All configuration lives in plain text files under ~/.koe/. You can edit them with any text editor, vim, a script, or the built-in settings UI.
Dictionary is a plain .txt file. No need to open an app and add words one by one through a GUI. Just edit ~/.koe/dictionary.txt — one term per line. You can even use Claude Code or other AI tools to bulk-generate domain-specific terms.
Changes take effect immediately. Edit any config file and the new settings are used automatically. ASR, LLM, dictionary, and prompt changes apply on the next hotkey press. Hotkey changes are detected within a few seconds. No restart, no reload button.
Tiny footprint. Even after installation, Koe stays under 15 MB, and its memory usage is typically around 20 MB. It launches fast, wastes almost no disk space, and stays out of your way.
Built with native macOS technologies. Objective-C handles hotkeys, audio capture, clipboard access, permissions, and paste automation directly through Apple's own APIs.
Rust does the heavy lifting. The performance-critical core runs in Rust, which gives Koe low overhead, fast execution, and strong memory safety guarantees.
No Chromium tax. Many comparable Electron-based apps ship at 200+ MB and carry the overhead of an embedded Chromium runtime.

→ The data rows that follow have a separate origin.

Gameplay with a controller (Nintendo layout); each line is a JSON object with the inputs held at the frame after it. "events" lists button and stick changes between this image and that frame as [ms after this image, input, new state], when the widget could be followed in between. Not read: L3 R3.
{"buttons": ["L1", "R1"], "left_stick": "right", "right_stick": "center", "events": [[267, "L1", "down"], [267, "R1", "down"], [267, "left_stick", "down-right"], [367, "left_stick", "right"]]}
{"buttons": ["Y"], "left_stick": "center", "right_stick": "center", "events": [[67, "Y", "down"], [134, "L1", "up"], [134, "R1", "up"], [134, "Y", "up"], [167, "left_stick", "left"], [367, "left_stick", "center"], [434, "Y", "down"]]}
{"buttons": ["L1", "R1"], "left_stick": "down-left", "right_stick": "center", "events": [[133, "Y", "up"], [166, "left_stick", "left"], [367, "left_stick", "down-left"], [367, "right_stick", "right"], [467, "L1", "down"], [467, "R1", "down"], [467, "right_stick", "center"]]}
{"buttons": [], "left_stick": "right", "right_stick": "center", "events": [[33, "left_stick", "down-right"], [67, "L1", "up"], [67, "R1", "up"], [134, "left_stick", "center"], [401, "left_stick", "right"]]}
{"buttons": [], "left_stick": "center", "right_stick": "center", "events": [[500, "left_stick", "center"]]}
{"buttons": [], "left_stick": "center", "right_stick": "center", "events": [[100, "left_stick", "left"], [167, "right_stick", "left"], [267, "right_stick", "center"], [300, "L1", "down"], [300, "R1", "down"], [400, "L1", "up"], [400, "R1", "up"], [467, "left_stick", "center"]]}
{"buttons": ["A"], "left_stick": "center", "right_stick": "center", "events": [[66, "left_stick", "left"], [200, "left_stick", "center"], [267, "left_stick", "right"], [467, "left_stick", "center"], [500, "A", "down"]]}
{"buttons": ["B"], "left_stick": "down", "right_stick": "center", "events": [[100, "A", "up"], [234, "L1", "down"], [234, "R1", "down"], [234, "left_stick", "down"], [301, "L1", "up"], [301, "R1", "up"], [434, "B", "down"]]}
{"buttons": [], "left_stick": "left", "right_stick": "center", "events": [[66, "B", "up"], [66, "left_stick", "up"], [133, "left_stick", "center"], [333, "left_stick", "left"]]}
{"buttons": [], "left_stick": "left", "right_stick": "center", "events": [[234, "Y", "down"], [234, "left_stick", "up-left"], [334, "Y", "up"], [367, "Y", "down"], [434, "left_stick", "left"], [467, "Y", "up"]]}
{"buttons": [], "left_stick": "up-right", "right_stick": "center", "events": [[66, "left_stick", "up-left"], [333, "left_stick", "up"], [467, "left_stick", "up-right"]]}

Koe avoids that entire stack, which helps keep memory usage low and the app feeling lightweight.

How It Works

Press and hold the trigger key (default: Fn, configurable) — Koe starts listening
Audio streams in real-time to a cloud ASR service (Doubao/豆包 by ByteDance)
A floating status pill shows real-time interim recognition text as you speak
The ASR transcript is corrected by an LLM (any OpenAI-compatible API) — fixing capitalization, punctuation, spacing, and terminology
The corrected text is automatically pasted into the active input field

ASR provider support:

Cloud: Doubao (豆包) and Qwen (通义) streaming ASR
Local: MLX (Apple Silicon, Qwen3-ASR models) and sherpa-onnx (CPU, streaming zipformer models)
LLM: any OpenAI-compatible API for text correction
Planned: future ASR support may include the OpenAI Transcriptions API

Installation

Koe's standard prebuilt path is still Apple Silicon first, but Intel Macs can now build from source with the dedicated x86_64 target.

Homebrew

brew tap owo-network/brew
brew install owo-network/brew/koe

Release

You can also download the latest release directly from GitHub:

Download the latest release

App Updates

Koe can check a JSON update feed hosted directly in this repository. The app reads the raw GitHub URL below and compares the published version with the running build:

APP_UPDATE_FEED_URL: https://raw.githubusercontent.com/missuo/koe/main/docs/update-feed.json

The feed file lives at docs/update-feed.json and should contain at least:

{
  "version": "1.0.10",
  "build": 11,
  "download_url": "https://github.com/missuo/koe/releases/download/v1.0.10/Koe-macOS-arm64.zip"
}

Optional fields such as minimum_system_version, release_notes_url, published_at, and notes can also be included. On launch, Koe checks this raw feed automatically, checks again periodically, and you can also trigger a manual check from the menu bar with Check for Updates.... When an update is found, Koe opens the release download URL instead of patching the installed app in place.

Build from Source

Prerequisites

macOS 14.0+ (13.0+ without MLX support)
Apple Silicon or Intel Mac
Rust toolchain (rustup)
Xcode with command line tools
xcodegen (brew install xcodegen)

Build

git clone https://github.com/missuo/koe.git
cd koe

# Generate Xcode project
cd KoeApp && xcodegen && cd ..

# Build Apple Silicon
make build

# Build Intel
make build-x86_64

Run

make run

Or open the built app directly:

open ~/Library/Developer/Xcode/DerivedData/Koe-*/Build/Products/Release/Koe.app

Permissions

Koe requires three macOS permissions to function. You'll be prompted to grant them on first launch. All three are mandatory — without any one of them, Koe cannot complete its core workflow.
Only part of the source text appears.